An Efficient Self-Supervised Framework for Long-Sequence EEG Modeling
Jiazhen Hong, Geoffrey Mackellar, Soheila Ghane
TL;DR
EEGM2 tackles long-sequence EEG modeling by marrying a U-shaped encoder–decoder with Mamba-2 structured state-space blocks to achieve linear $O(T)$ computational complexity while preserving temporal and spectral EEG dynamics through a temporal–spectral reconstruction loss.
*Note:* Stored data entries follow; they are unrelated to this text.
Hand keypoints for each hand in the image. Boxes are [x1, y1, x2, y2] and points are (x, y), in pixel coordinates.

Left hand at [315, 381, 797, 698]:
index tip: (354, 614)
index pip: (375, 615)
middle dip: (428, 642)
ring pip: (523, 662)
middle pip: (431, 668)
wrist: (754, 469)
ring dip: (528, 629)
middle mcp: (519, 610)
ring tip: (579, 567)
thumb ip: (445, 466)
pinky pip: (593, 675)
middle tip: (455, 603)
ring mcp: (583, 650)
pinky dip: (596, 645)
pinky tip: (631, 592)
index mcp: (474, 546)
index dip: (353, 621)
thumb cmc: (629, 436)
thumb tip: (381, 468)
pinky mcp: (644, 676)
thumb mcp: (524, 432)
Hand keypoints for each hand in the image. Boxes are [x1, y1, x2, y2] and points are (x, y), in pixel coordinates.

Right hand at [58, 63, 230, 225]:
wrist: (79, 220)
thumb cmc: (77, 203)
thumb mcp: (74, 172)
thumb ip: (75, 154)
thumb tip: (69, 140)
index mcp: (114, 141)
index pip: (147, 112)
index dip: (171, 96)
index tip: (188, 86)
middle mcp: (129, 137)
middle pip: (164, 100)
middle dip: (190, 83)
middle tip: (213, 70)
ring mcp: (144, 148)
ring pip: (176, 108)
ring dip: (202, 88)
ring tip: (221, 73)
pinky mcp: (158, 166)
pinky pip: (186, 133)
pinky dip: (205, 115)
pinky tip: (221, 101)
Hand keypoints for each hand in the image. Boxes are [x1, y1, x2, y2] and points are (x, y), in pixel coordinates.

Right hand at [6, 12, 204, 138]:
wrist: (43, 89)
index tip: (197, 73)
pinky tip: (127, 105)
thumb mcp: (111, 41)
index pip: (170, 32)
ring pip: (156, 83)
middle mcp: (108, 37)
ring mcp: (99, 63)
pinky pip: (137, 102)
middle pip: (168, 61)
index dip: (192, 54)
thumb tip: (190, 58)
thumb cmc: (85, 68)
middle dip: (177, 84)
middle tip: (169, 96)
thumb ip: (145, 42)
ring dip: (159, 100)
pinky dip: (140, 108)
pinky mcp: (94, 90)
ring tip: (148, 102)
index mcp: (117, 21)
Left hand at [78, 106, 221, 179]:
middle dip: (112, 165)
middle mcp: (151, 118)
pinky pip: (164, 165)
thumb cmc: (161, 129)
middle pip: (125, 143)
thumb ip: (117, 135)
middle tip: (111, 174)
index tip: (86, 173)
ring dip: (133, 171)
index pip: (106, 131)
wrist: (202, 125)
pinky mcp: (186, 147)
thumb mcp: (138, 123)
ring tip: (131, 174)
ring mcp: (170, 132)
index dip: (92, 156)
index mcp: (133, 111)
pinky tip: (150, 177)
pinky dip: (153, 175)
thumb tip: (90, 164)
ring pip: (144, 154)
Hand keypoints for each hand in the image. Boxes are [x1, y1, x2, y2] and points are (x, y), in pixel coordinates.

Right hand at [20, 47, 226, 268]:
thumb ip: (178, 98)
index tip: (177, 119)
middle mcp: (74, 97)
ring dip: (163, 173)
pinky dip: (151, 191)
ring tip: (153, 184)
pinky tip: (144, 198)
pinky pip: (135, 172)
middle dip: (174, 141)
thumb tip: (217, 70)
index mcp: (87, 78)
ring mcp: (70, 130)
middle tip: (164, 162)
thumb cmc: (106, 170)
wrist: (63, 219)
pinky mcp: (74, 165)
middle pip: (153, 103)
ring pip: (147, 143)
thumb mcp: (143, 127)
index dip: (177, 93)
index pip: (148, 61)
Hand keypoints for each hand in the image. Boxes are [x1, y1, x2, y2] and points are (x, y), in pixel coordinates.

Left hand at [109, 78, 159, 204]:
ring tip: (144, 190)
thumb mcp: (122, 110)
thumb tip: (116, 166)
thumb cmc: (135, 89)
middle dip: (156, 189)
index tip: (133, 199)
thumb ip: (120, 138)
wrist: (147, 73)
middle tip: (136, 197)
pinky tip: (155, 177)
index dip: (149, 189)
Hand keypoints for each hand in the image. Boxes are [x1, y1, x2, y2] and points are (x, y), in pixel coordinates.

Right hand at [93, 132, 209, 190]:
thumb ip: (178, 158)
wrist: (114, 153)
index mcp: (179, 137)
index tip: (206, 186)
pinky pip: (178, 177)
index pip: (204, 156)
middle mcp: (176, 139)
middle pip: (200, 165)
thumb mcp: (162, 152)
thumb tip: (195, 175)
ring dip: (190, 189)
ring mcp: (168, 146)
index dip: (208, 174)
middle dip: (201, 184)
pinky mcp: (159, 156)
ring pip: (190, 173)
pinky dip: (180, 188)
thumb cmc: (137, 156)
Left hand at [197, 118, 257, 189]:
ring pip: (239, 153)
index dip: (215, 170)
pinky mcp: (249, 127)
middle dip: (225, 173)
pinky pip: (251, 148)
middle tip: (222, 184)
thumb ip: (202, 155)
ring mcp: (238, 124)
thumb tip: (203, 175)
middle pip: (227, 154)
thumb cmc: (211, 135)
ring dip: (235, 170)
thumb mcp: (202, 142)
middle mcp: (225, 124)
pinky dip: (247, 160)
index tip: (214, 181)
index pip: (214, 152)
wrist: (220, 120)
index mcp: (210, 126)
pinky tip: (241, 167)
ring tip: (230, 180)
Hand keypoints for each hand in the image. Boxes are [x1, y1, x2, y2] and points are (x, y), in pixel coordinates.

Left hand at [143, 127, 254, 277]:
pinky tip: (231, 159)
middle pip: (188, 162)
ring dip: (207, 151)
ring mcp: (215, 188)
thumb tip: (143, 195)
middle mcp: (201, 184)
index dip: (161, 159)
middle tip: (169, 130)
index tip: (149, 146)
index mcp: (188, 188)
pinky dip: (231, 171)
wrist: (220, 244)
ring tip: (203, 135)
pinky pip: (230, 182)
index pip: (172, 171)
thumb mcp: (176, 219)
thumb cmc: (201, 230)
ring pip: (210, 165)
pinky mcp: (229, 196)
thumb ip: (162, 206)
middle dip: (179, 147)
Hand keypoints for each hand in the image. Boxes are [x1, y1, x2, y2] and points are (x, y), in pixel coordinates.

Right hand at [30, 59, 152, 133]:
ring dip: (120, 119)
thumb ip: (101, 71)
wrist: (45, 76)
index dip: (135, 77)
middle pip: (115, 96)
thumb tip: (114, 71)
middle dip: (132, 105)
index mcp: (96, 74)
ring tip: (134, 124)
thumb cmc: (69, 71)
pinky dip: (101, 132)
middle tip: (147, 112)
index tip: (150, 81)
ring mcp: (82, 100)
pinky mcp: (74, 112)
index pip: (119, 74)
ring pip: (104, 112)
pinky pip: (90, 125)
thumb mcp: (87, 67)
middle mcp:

The method supports flexible downstream evaluation (linear/non-linear probing and fine-tuning) and includes a lightweight EEGM2-L variant for resource-constrained deployment. Across TUAB and Emotiv datasets, EEGM2 achieves state-of-the-art performance for short and long sequences, demonstrates strong cross-subject generalization, and shows transferability across domains, with favorable memory and speed profiles compared with Transformer baselines. This work provides a scalable, efficient backbone for EEG representation learning applicable to real-time, resource-limited brain-computer interface devices.
Abstract
Electroencephalogram (EEG) signals generally exhibit low signal-to-noise ratio (SNR) and high inter-subject variability, making generalization across subjects and domains challenging. Recent advances in deep learning, particularly self-supervised learning with Transformer-based architectures, have shown promise in EEG representation learning. However, their quadratic computational complexity increases memory usage and slows inference, making them inefficient for modeling long-range dependencies. Moreover, most existing approaches emphasize either explicit window segmentation of the temporal signal or spectral-only input embedding while neglecting raw temporal dynamics. In this paper, we propose EEGM2, a self-supervised framework that overcomes these limitations. EEGM2 adopts a U-shaped encoder-decoder architecture integrated with Mamba-2 to achieve linear computational complexity, thereby reducing memory usage and improving inference speed. Meanwhile, the selective information propagation mechanism of Mamba-2 enables the model to effectively capture and preserve long-range dependencies in raw EEG signals, where traditional RNN or CNN architectures often struggle. Moreover, EEGM2 employs a self-supervised pre-training objective that reconstructs raw EEG using a combined L1 and spectral (Fourier-based) loss, enhancing generalization by jointly preserving temporal dynamics and spectral characteristics. Experimental results demonstrate that EEGM2 achieves state-of-the-art performance in both short- and long-sequence modeling and classification. Further evaluations show that EEGM2 consistently outperforms existing models, demonstrating strong generalization across subjects and tasks, as well as transferability across domains. Overall, EEGM2 offers an efficient and scalable solution suitable for deployment on resource-constrained brain-computer interface (BCI) devices.